About Us

The History of Quail Run Farm.

In September 1976, Peter, our sons Richard 9, Matthew 7 and Andrew (Dew) 18 months and our Labrador Sammy arrived at DFW from London to start our new lives in Texas. Peter an anesthesiologist had been recruited by Baylor University Medical Center in Dallas. We lived in Northwood Hills, Dallas. The following year, Jan bought a lovely palomino mare for the boys and she to share which we kept at Willow Bend Polo and Hunt Club. We realized that with rapid housing development that we needed to find a place in the country.

The first time I drove the family along the overgrown drive, the tree branches scraped across my station wagon. Birds scurried ahead of us.  One of our son’s exclaimed, “Look dove are running up the drive!” Matthew replied, “They are quail, Quail Run! I told the boys that if we bought the farm we would call it Quail Run Farm!

Peter and I purchased QRF in May 1983. The farm had not been maintained for many years. There were no acceptable fences to be seen. We later discovered barbed wire hidden in the thatched coastal Bermuda grass. Many area were overgrown with mesquite, in fact we did not discover the second barn or distant fields until we had visited the property several times!

As I walked over the land I could see the potential for a cross country course!

We hired a bulldozer for ten days and Peter, Richard 15 and Matthew 13 and I shared turns with our ranch hand to pull out Mesquite and bois d’arc trees with huge long roots. Gradually we removed old barbed wire fences and cleaned up the fields. We mowed an area around the original old 1860’s farm house and installed an electric fence so that we could safely bring our three horses out to the farm for the week ends while we continued to work the land.

By October we had made our first hay crop and had purchased 30 Angus and 30 Hereford heifers to clean up the farm. We had installed miles of electric fences to contain our herd.

The winter of 1983/84 was to be the worst winter on record. For six weeks the temperature did not rise above freezing and for two of those it did not rise above 20F. Our main water line froze and the 3 acre lake had 6” of ice on it. Daily I filled garbage cans with hot water from our washing machine outlet in N Dallas and drove our 1 ton p u truck to the farm to water the cows, our pony Smokey and QH “JD”!  As soon as I broke the ice in the lake it would re freeze!

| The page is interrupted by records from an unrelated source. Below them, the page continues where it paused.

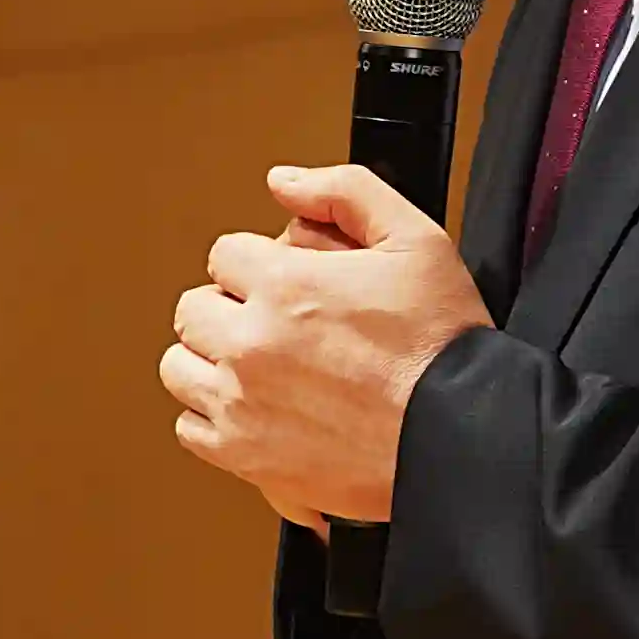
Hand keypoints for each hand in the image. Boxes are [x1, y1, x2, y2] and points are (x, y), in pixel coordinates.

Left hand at [161, 163, 493, 525]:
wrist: (459, 436)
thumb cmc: (442, 346)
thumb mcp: (415, 239)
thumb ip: (345, 191)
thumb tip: (284, 182)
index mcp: (284, 287)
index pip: (224, 254)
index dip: (259, 263)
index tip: (285, 284)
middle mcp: (251, 344)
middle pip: (193, 308)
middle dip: (229, 308)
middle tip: (274, 322)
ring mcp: (242, 403)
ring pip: (179, 366)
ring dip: (211, 359)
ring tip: (258, 364)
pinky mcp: (246, 456)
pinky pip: (191, 428)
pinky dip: (214, 415)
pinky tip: (254, 407)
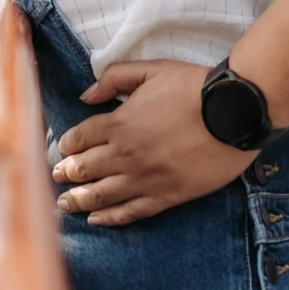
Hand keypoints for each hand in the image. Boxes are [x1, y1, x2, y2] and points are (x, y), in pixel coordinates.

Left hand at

The following summer the Herefords heifers continued to develop “pink eye” so we sold them. The following year we bred our remaining Angus heifers to a Brangus bull and started our Angus Brangus herd of cows.

In 1987 at a NTEA Board meeting I asked if they would be interested in helping to organize and build a Horse Trials at QR. A few months later the NTEA newsletter said that we were having a HT in October! I was flabbergasted as we only had two XC fences at the time! By show date we had built a Novice course, Beginner Novice and “Even I Can Do it” course! I found course building material consisting of, electric company spools, power poles, logs, rubber tires and had dug a ditch, and with the aid of a few NTEA members we finished our courses!

The following year we hosted our first USCTA (now USEA) recognized event! We continued to host recognized events until 2002. By which time Area V had gone from five recognized events to 30 dates on the eventing Calendar. I retired with relief, but started doing Schooling events which were far less stressful and more enjoyable to organize!